I can use my quiet passion to light others, or to supplement their glow. And that makes my own glimmer shine a little brighter.    

So my answer is this: my fire is in the words, in my love of language, in my core belief in the power of words and how it matters SO much which ones we choose to use.  

Pondering my response to this exercise, I stumbled across another flicker of something. Despite having worked through Julia Cameron's The Listening Path, I'm evidently still not listening attentively enough. I'm not listening to myself. I'm not paying attention to the stories I tell, the memories that keep nudging their way to the surface.   

In the context of conversations about fuel-use, about childhood, about the weather, about all manner of things, one tiny detail kept emerging.  When we were very small our council house had an open fire. When I was about five, it was replaced with a Raeburn coke fire (an enclosed stove with a back-boiler that fed the radiators and hot water system).    

This threw up a whole quandary about how Santa was going to get down the chimney and whether the door could be opened from the inside, but apart from that…    

The detail that was relevant in all those conversations was that these things were designed so that you could light them with the gas poker: a contraption that fed mains gas that you'd light and then place under the set fire, turn it up and wait for the fuel to catch. It meant that you could let the fire go out because you could re-light it really quickly. And that is how many people used their new central heating system. Only put the fire on when you need it.   

I don't know whether it was because my dad was a boilerman, a stoker, or because of mam's heritage in the mining villages, but it didn't work that way in our house. Other than when we were away on holiday, the fire only ever went out by accidental neglect. The ethos was:  keep it burning. Let it burn low, but don't let it go out. It is easier to keep a house warm, than to warm a cold one. Warm water heats up quicker than cold. Don't let the fire go out.   

And besides, we proved over time that you also use less fuel that way.    

This was the tale that I repeated to different people in different contexts. One or two of them must know it by heart by now. 

But I clearly wasn't listening. The very simple message at the heart of this story: don't let the fire go out. Tend it. Notice it. Change the fuel if you need to. Let it burn low, or open the vents and let it burn strong and bright and hot. But pay attention to it. See how it is serving you and adjust.   

This was my subconscious telling me to look to my fire. And I wasn't listening.   

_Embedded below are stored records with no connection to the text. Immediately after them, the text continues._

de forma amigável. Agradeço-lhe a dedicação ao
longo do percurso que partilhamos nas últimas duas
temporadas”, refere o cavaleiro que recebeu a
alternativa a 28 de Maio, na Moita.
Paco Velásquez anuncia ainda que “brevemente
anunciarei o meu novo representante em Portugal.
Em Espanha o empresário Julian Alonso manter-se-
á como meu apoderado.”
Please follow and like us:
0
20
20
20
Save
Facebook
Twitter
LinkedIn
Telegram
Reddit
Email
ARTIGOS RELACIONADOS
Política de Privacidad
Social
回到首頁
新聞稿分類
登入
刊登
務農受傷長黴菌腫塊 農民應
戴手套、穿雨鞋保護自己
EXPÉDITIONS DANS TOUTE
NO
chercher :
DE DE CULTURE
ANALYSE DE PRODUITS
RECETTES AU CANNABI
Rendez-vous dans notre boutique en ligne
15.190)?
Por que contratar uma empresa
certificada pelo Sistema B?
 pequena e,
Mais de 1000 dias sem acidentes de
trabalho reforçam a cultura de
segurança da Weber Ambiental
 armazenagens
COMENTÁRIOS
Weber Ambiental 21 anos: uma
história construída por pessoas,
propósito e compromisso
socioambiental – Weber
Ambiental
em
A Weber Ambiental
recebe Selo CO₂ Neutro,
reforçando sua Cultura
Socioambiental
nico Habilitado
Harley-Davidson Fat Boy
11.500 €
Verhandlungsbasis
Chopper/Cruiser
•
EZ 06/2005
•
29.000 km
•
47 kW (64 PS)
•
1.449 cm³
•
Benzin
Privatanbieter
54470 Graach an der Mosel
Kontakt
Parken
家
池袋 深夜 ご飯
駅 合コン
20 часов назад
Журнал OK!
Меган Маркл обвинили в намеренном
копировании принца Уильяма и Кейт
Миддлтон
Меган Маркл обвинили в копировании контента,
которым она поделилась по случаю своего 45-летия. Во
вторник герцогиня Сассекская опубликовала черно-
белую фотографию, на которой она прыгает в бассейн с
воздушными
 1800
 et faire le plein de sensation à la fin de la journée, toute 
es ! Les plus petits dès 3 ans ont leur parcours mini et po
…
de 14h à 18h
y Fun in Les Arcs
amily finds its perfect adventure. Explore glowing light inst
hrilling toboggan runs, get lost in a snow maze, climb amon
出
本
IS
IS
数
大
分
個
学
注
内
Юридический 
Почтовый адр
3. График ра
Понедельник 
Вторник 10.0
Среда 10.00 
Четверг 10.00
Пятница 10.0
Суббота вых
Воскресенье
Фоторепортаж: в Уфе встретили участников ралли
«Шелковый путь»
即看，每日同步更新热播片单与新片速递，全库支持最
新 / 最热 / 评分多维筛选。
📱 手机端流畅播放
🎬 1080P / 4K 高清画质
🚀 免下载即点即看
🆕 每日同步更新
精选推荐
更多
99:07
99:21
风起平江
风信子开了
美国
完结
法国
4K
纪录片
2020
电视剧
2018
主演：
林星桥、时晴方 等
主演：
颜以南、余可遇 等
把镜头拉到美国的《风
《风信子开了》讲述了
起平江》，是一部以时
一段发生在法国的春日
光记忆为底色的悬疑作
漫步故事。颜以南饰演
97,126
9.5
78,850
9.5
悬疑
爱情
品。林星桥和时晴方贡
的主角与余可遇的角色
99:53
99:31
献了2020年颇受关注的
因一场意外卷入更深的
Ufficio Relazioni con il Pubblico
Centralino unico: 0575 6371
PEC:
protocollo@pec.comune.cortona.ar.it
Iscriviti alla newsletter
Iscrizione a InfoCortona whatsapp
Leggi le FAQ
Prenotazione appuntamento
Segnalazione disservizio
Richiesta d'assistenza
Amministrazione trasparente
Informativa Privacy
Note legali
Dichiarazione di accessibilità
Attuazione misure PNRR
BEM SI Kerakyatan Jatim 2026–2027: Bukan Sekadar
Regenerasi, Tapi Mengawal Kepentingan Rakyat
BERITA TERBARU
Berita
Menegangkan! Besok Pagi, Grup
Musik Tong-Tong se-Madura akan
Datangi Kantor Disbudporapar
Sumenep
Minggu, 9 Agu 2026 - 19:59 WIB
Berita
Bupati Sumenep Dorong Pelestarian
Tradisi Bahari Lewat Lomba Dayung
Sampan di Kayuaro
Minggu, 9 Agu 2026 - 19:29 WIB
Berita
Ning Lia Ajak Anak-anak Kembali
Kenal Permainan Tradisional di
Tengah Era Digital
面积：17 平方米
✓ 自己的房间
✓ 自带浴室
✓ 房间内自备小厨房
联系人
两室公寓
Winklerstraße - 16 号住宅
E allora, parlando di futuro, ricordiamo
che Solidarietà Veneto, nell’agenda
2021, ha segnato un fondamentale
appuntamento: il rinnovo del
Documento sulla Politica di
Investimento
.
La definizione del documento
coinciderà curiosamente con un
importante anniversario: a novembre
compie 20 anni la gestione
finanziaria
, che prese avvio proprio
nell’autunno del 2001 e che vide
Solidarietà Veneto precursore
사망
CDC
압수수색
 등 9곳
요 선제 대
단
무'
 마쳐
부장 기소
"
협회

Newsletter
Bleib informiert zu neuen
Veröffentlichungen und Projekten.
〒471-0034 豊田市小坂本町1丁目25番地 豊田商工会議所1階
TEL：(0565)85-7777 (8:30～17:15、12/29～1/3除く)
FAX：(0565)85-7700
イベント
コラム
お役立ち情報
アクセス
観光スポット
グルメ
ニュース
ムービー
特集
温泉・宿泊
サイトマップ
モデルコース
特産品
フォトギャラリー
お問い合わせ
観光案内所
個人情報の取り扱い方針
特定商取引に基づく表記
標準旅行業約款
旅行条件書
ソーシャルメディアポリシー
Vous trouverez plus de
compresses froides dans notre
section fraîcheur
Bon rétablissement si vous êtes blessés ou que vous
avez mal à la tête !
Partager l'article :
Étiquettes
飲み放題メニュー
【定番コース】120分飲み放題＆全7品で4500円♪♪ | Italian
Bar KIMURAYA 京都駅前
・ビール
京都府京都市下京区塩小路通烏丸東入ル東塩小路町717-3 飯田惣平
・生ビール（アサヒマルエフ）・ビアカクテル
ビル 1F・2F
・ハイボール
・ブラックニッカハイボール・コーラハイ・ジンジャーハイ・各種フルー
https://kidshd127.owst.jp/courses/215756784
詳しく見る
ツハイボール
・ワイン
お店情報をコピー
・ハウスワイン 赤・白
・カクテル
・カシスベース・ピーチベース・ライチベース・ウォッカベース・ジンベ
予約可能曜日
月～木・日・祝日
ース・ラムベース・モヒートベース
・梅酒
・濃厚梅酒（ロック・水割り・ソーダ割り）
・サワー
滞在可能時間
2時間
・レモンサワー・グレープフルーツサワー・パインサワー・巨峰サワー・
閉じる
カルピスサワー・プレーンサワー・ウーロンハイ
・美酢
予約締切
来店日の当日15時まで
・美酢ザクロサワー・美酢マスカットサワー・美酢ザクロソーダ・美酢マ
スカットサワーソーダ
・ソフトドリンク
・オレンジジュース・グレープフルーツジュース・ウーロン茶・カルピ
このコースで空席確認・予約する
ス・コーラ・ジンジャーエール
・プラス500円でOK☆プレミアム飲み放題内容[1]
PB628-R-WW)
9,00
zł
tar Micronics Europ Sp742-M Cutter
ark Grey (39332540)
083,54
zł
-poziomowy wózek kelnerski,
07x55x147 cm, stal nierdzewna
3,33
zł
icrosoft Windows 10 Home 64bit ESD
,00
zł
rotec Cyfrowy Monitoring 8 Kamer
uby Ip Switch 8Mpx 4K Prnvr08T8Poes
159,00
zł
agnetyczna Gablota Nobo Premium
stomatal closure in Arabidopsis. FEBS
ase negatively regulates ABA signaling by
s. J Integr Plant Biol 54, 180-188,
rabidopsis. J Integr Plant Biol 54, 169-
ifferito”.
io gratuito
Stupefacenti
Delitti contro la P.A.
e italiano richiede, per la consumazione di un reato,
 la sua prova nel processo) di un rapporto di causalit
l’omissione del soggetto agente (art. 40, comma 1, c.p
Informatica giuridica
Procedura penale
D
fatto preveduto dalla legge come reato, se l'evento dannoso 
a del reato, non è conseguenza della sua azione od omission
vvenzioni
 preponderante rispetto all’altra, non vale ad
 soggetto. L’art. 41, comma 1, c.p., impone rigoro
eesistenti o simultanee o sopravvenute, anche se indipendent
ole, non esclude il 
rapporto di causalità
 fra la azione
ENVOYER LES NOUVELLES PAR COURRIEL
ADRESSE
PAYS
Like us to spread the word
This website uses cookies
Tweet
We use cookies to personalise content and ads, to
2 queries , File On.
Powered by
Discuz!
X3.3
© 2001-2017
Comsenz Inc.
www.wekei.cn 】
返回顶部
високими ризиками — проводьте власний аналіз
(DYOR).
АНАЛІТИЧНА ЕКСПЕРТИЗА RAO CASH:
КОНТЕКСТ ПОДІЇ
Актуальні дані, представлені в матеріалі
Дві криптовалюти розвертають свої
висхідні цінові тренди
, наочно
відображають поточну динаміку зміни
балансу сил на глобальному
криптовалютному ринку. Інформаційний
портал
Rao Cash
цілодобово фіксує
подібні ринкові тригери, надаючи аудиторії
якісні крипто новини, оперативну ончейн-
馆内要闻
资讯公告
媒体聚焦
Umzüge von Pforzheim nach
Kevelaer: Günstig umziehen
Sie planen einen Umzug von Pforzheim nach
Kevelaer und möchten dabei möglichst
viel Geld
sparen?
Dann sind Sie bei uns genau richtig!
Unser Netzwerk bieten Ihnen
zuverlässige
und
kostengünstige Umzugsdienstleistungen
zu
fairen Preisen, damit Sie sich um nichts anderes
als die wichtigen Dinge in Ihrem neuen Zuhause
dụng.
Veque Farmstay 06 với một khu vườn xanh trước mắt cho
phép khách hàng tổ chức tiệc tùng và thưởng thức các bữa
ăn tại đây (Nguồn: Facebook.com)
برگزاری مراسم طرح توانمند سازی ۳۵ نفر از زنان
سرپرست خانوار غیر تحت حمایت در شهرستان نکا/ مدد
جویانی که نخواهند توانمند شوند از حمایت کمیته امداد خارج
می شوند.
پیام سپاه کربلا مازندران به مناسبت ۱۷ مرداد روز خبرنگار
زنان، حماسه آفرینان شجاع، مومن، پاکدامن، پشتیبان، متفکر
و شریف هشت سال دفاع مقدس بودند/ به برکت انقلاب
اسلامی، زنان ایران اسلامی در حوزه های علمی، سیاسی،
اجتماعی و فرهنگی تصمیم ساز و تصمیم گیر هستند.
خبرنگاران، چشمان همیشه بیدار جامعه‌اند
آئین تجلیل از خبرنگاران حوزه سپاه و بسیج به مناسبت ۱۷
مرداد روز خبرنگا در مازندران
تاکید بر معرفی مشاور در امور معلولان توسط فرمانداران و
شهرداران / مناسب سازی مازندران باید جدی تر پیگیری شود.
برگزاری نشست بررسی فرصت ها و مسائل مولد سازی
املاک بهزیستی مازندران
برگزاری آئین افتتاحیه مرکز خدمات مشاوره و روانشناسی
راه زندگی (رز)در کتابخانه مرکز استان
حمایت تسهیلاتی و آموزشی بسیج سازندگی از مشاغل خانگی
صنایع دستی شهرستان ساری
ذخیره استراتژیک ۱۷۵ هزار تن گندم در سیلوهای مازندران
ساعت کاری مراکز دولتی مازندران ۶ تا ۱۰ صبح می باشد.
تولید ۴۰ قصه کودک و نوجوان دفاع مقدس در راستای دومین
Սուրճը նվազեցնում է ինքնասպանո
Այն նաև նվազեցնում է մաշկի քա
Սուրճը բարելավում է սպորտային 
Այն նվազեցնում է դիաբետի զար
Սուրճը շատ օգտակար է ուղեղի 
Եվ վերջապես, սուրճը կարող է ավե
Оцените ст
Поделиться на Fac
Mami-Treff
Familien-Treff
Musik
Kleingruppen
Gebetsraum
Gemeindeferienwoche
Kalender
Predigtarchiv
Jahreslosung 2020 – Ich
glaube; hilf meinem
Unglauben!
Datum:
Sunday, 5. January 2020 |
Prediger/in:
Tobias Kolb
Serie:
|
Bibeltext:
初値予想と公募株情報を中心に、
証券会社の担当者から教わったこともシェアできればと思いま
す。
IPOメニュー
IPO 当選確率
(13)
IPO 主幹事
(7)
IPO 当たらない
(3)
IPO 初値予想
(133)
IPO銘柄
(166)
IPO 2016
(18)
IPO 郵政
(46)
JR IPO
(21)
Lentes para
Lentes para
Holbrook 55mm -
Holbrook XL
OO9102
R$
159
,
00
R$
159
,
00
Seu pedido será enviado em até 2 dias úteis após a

Thank you Spirit ~ and Jackee ~ for eventually putting the question to me much more bluntly.    

As I sat in that zoom-room with other women writers, I tried to work through the other elements, but I kept coming back to this question of where is my fire? 

I am pleased to have re-found it, and I am pleased it still burns as brightly as the world needs it to (even if that is 'not very') but I also take from it the lesson that my fire needs a little more tending, a little more fuel, perhaps a bit more air.